Review: 'Tower Heist': a skyscraper caper
The first real comedy of the recession, Brett Ratner's bright, brassy, thoroughly entertaining "Tower Heist" ends with an amusingly straight-faced joke. It's in the closing credits: "Any similarity to actual persons, living or dead, is purely coincidental."
It's a necessary bit of legalese, but "Tower Heist" wouldn't exist without Bernard Madoff, the securities investor who reduced many a nest egg to zero in a $60-billion Ponzi scheme. He is transformed here, almost point by point, into Arthur Shaw, a working-class kid from Queens who now turns people's savings into his classic-car collection. Even if you pretend that Shaw (a wonderfully loathsome Alan Alda) is just a generic 1-percenter, "Tower Heist" offers the delicious fantasy of symbolically pushing him off his high rise.
Ben Stiller plays Josh Kovaks, manager of a Columbus Circle tower topped by Shaw's penthouse. Josh is part servant, part buddy: He and Shaw play online chess, a sign of impending gamesmanship. When Shaw is arrested for fraud, the building staffers discover that he also handled their pensions, promising tripled returns. Caribbean housekeeper Odessa (Gabourey Sidibe) delivers the movie's one genuinely mournful line: "I never asked anyone to triple my portfolio."
When Josh learns that Shaw has $20 million hidden in his apartment, he decides to pull a high-tech Robin Hood and steal it. His motley band includes dimwitted bellhop Enrique (Michael Peña); a Merrill Lynch bigwig reduced to penury, Mr. Fitzhugh (Matthew Broderick); and a petty thief, Slide (Eddie Murphy). Casey Affleck plays Charlie, a knock-kneed concierge, and Téa Leoni is a hard-charging FBI agent.

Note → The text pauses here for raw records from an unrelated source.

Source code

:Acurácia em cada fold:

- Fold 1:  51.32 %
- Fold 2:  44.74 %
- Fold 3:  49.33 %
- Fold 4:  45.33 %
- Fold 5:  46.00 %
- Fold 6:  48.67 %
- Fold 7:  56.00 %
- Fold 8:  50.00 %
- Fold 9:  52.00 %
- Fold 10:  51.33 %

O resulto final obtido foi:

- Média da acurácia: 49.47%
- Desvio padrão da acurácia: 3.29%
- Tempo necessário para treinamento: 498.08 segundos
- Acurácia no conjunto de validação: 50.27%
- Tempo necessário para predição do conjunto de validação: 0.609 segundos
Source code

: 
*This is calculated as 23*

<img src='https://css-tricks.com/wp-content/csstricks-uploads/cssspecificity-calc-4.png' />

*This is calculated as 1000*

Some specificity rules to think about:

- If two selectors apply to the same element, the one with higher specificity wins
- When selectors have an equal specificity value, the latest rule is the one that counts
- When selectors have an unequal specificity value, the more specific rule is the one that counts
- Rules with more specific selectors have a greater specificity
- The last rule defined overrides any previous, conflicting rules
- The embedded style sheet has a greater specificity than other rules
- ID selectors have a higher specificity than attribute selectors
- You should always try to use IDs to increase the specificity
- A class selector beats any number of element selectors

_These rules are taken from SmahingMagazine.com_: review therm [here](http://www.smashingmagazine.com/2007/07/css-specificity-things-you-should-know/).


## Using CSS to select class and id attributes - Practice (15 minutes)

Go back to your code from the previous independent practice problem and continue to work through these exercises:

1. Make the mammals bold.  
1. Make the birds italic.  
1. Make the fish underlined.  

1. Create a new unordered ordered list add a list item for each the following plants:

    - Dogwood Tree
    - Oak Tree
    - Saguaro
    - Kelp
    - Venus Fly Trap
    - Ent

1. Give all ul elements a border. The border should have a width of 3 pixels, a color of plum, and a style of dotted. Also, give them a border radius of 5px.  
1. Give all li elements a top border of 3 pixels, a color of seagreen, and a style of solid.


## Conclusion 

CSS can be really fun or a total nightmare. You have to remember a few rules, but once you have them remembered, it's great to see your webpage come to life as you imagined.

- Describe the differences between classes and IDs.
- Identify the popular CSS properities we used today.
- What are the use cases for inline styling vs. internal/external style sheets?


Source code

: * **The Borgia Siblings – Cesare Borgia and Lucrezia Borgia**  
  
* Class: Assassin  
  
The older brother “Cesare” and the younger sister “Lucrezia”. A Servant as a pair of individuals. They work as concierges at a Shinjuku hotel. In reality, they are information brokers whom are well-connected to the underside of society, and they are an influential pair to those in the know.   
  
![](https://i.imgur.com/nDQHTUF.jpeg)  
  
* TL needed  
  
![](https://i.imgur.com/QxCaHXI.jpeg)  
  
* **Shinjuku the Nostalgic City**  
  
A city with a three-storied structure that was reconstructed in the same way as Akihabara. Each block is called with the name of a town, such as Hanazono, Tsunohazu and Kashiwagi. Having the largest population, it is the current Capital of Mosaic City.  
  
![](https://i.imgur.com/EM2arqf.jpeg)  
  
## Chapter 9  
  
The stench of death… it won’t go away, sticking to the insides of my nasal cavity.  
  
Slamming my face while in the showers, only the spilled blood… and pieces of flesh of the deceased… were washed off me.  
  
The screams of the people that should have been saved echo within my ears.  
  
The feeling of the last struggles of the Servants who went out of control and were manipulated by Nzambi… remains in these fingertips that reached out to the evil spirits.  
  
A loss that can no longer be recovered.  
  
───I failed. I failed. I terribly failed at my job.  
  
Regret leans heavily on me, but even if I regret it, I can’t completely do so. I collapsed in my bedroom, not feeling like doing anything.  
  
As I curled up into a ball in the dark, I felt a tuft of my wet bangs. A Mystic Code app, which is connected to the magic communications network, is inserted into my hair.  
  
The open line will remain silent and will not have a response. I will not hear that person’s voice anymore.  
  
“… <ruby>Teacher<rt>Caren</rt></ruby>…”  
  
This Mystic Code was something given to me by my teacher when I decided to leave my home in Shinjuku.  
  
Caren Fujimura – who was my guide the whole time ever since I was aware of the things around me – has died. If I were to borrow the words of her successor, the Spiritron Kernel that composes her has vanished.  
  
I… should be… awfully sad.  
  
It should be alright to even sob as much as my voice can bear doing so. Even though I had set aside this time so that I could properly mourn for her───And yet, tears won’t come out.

The many characters crowd each other, and even the high-energy Murphy gets muffled. But the dialogue is sharp and Ratner is in his element directing an action-comedy spectacle complete with plummeting elevators, grappling hooks and the Macy's Thanksgiving Day Parade. It's a genuine crowd-pleaser -- for 99 percent of the crowd, at least.
PLOT Working stiffs try to steal back their money from a Madoff-like con man. RATING PG-13 (language, sexual references, mild action)
CAST Ben Stiller, Alan Alda, Eddie Murphy, Matthew Broderick
LENGTH 1:39
PLAYING AT Area theaters
BOTTOM LINE A bright, brassy action-comedy for the recession, with little guys worth rooting for and Alda as a wonderfully hissable villain
Back story: These holdup flicks still hold up
Here are four more notable "heist" movies:
* Rififi (1955) -- American filmmaker Jules Dassin created one of the archetypal heist movies with this French film noir about an aging gangster and his motley gang out to rob a high-end jeweler.
* The Killing (1956) -- In one of Stanley Kubrick's earliest films, a street-level story of veteran crook Sterling Hayden assembling a team for one last job, the director disposes of any romantic notions with his documentarylike style.
* Ocean's 11 (1960)/Ocean's Eleven (2001) -- There's classic camaraderie in this shaggy tale of a casino heist, whether it's Frank Sinatra and the Rat Pack or George Clooney and his crew.
* The Italian Job (1969/2003) -- The British original and the U.S./U.K./France remake are both fun films, but c'mon: The first one's got Michael Caine, the other's got Mark Wahlberg.